## SUPPLIED MATERIAL
▬▬▬▬▬▬
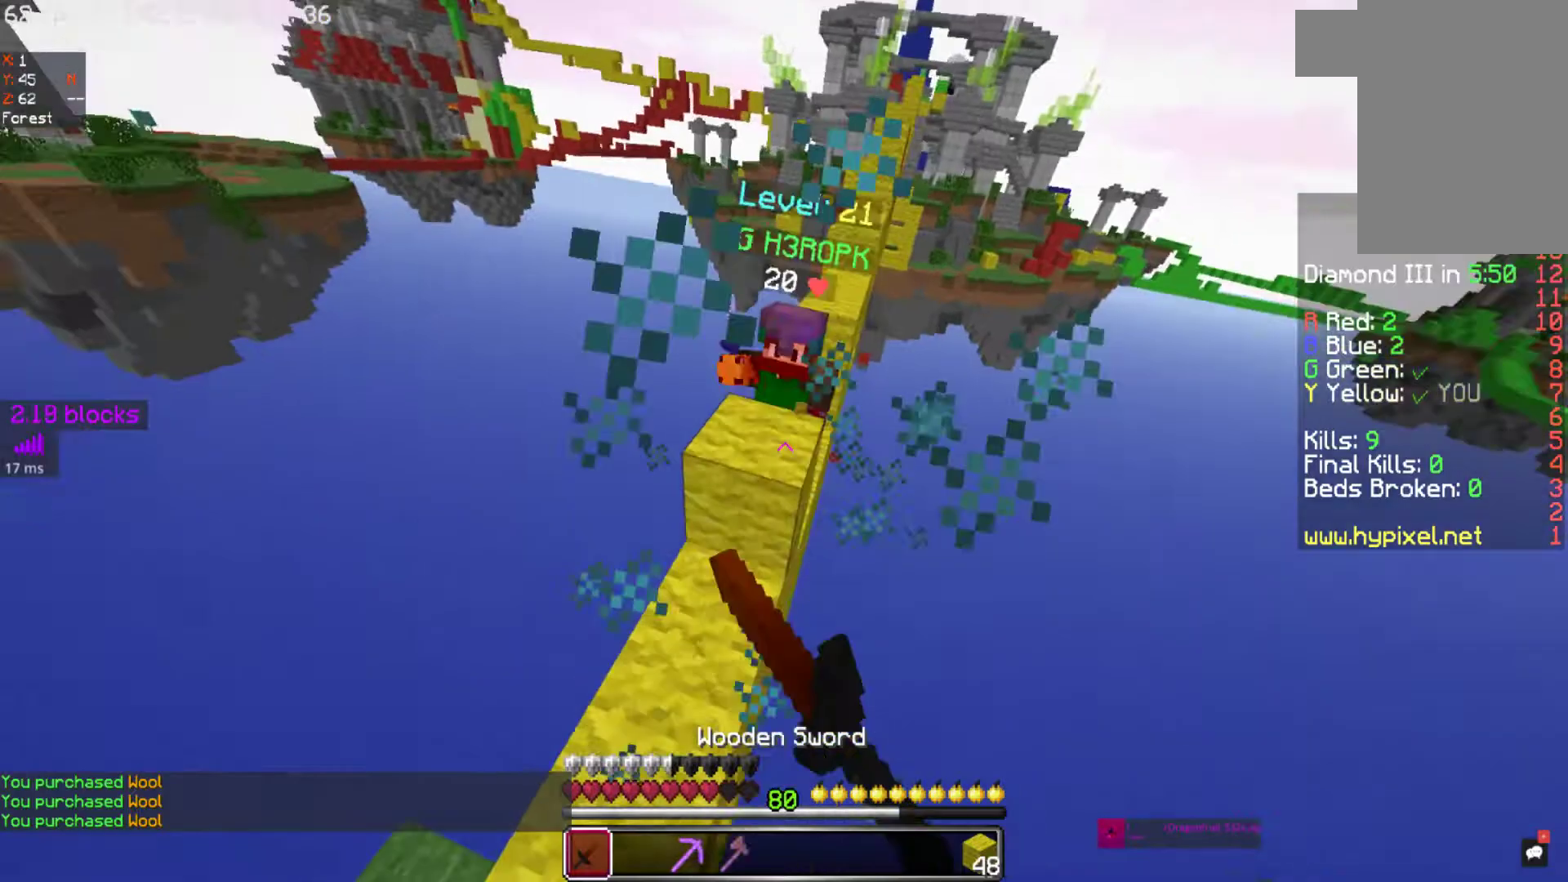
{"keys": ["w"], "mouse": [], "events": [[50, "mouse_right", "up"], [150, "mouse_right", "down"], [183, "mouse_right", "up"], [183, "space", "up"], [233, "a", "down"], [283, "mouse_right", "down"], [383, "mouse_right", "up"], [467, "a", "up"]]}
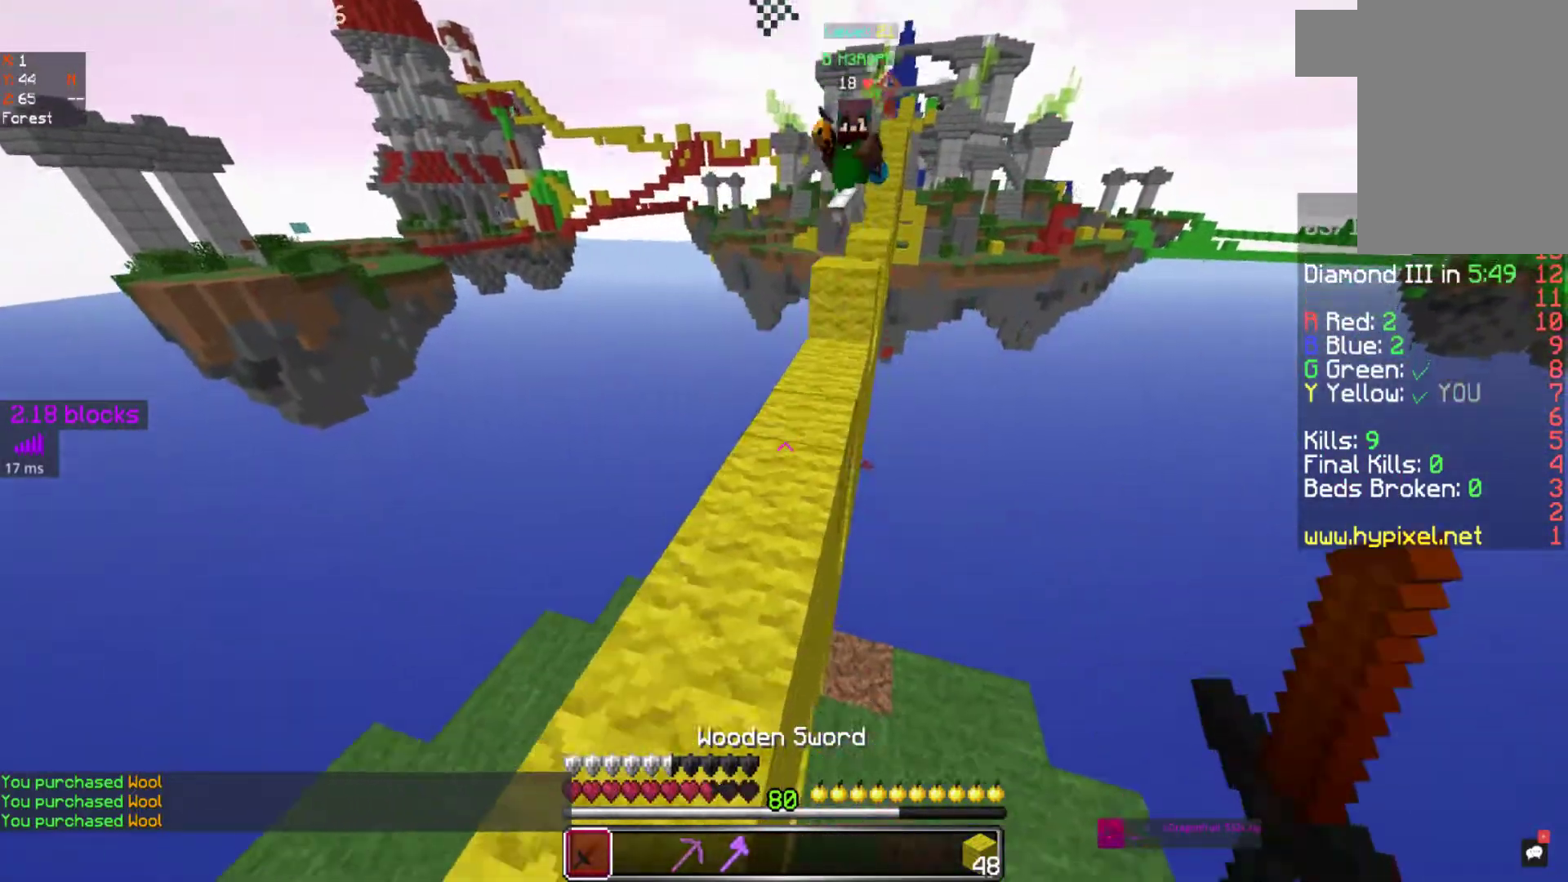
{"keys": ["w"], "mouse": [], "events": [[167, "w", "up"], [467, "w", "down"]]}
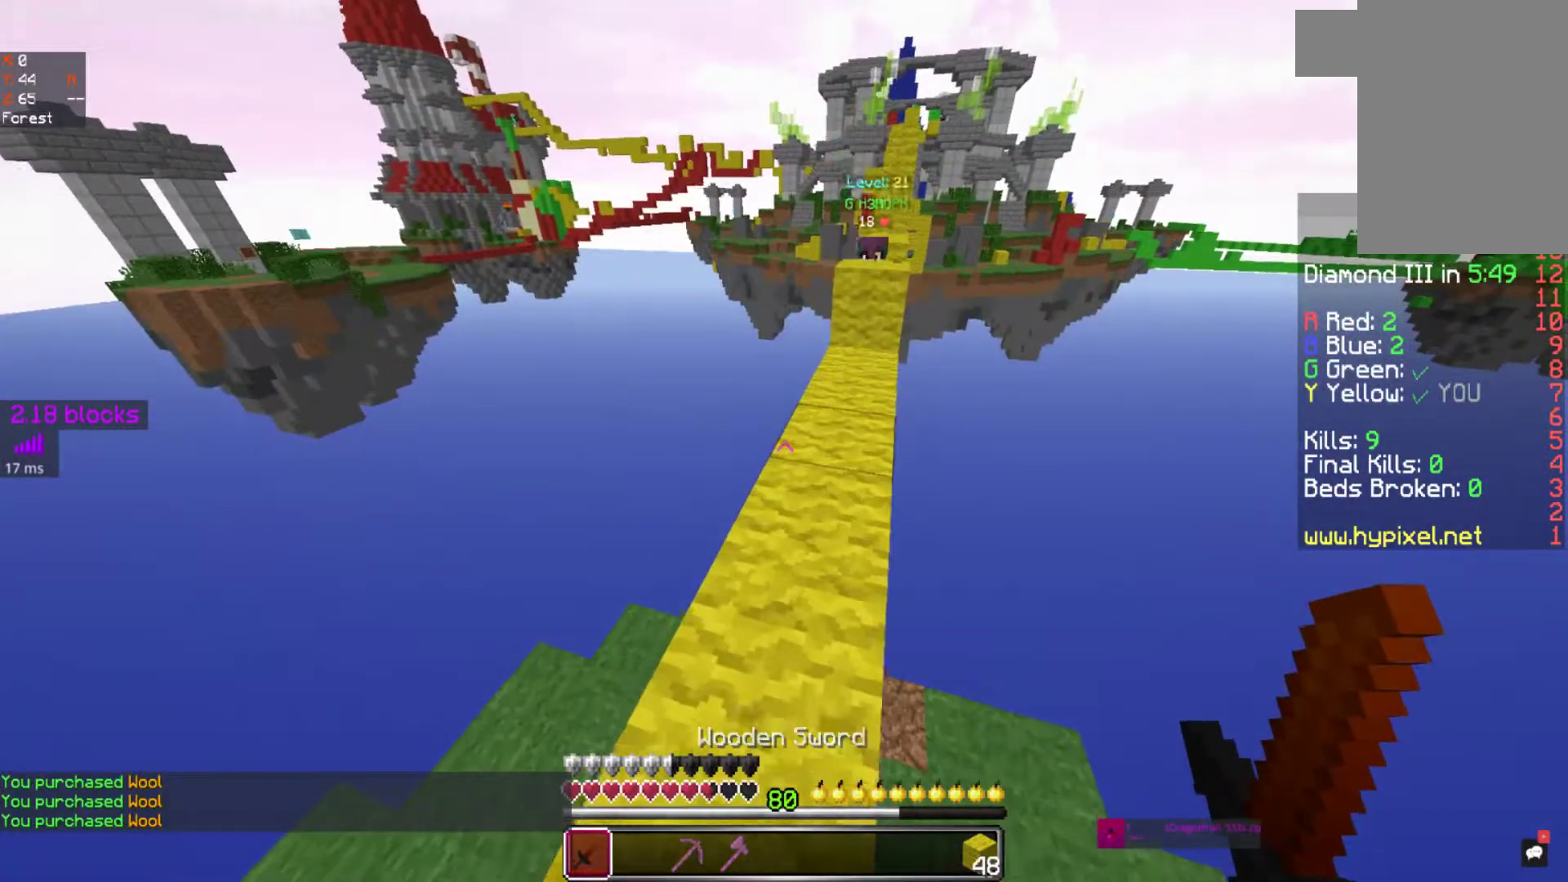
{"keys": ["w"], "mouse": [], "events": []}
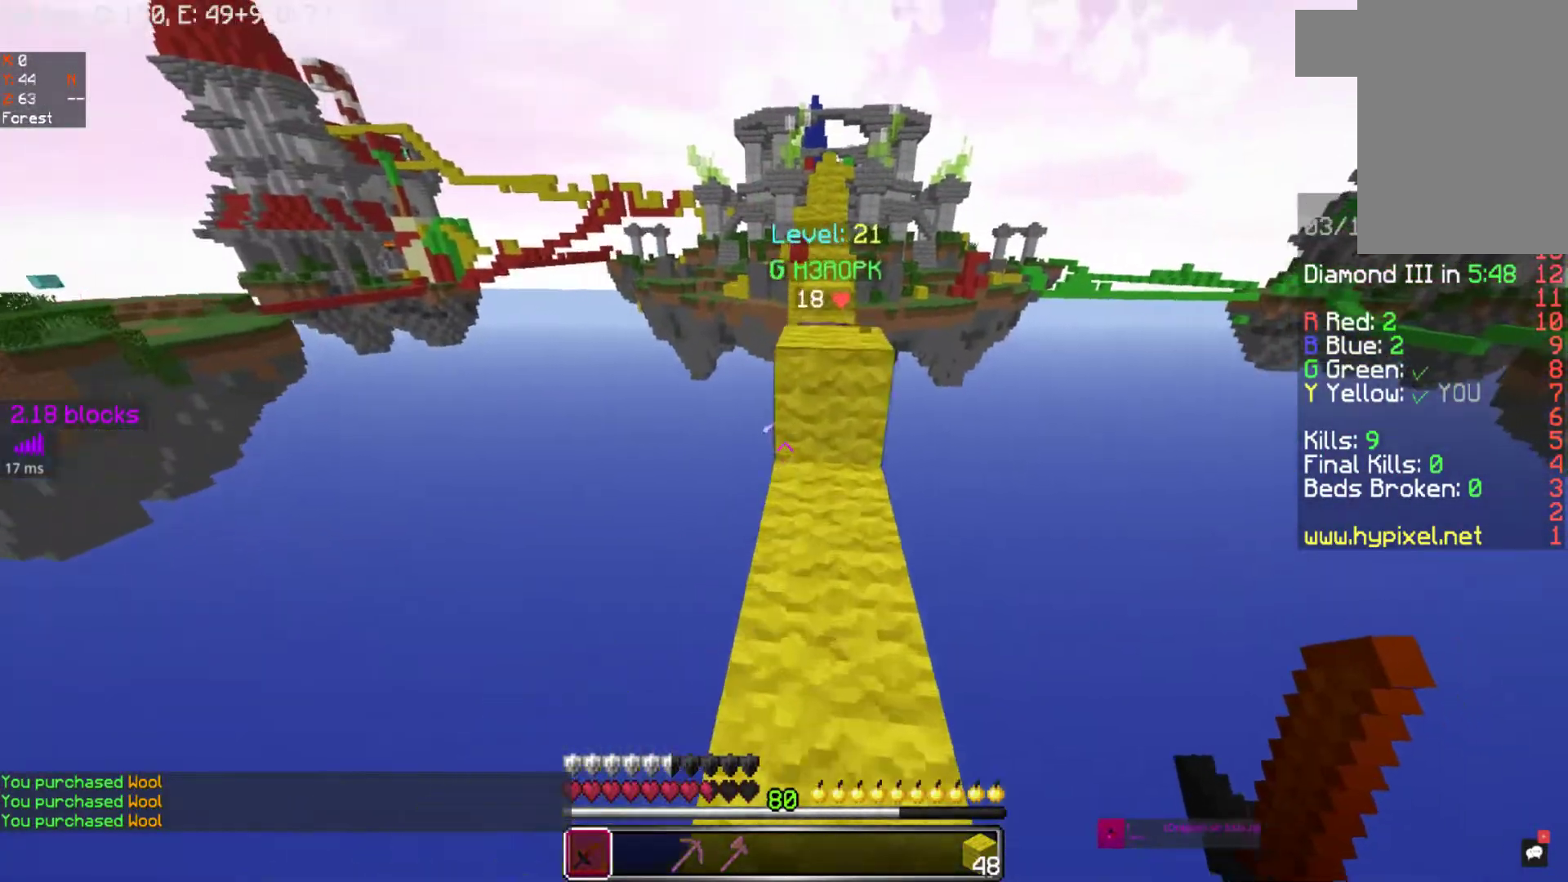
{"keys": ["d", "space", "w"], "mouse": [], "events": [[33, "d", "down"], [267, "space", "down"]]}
▬▬▬▬▬▬
## EXERCISE PROMPT
Restate the material word for word; no picture should appear in the copy.

## YOUR RESPONSE
{"keys": ["w"], "mouse": [], "events": [[50, "mouse_right", "up"], [150, "mouse_right", "down"], [183, "mouse_right", "up"], [183, "space", "up"], [233, "a", "down"], [283, "mouse_right", "down"], [383, "mouse_right", "up"], [467, "a", "up"]]}
{"keys": ["w"], "mouse": [], "events": [[167, "w", "up"], [467, "w", "down"]]}
{"keys": ["w"], "mouse": [], "events": []}
{"keys": ["d", "space", "w"], "mouse": [], "events": [[33, "d", "down"], [267, "space", "down"]]}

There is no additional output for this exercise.